All of these reforms deserve bipartisan support for the same simple reason: They will recharge the economy and help create the jobs the American worker needs. We look forward to working with the Subcommittee on the STEM initiative and other critical changes to our country’s immigration laws.
About the Partnership for a New American Economy
The Partnership for a New American Economy is a national bipartisan group of more than 350 mayors and CEOs in all 50 states making the economic case for sensible immigration reform. The Partnership’s members include mayors who represent over 33 million residents in large and small cities across the country and business leaders who employ almost 4 million people in all sectors of the economy. The Partnership believes that to compete in the 21st century global economy, America needs an immigration system that secures our borders and attracts and keeps the best, brightest and hardest working from around the world.

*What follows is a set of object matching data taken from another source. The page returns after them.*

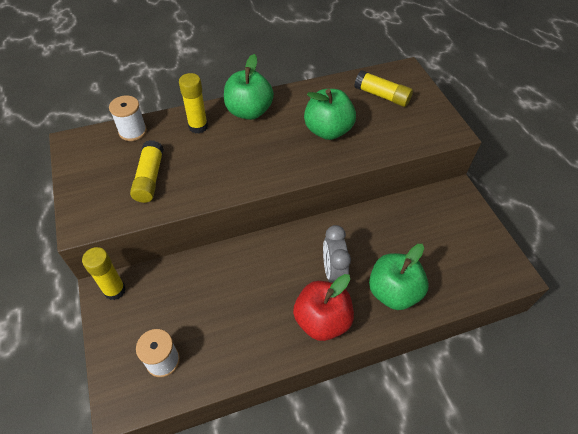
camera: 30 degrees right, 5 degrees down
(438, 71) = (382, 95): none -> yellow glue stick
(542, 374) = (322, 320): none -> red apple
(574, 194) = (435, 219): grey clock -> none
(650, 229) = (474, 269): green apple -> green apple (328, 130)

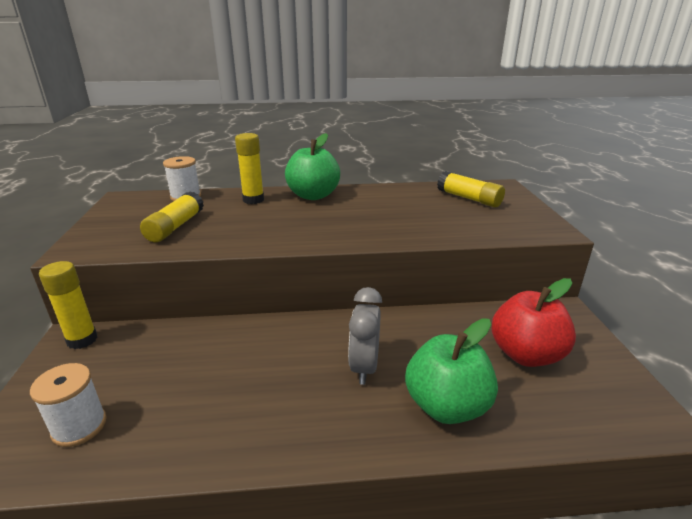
camera: 15 degrees right, 25 degrees down
(322, 320) = (325, 421): red apple -> red apple (526, 354)
(328, 130) = (395, 215): green apple -> none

The Partnership’s Co-Chairs are Steven A. Ballmer, CEO of Microsoft Corporation; Robert Iger, President and CEO, Walt Disney Co.; J.W. Marriott, Jr., Chairman and CEO of Marriott International, Inc.; Jim McNerney, Chairman, President and CEO of Boeing; Rupert Murdoch, Chairman, CEO and Founder of News Corporation; Mayor Michael R. Bloomberg of New York; Mayor Julián Castro of San Antonio; Mayor Phil Gordon of Phoenix; Mayor Michael Nutter of Philadelphia; and Mayor Antonio Villaraigosa of Los Angeles.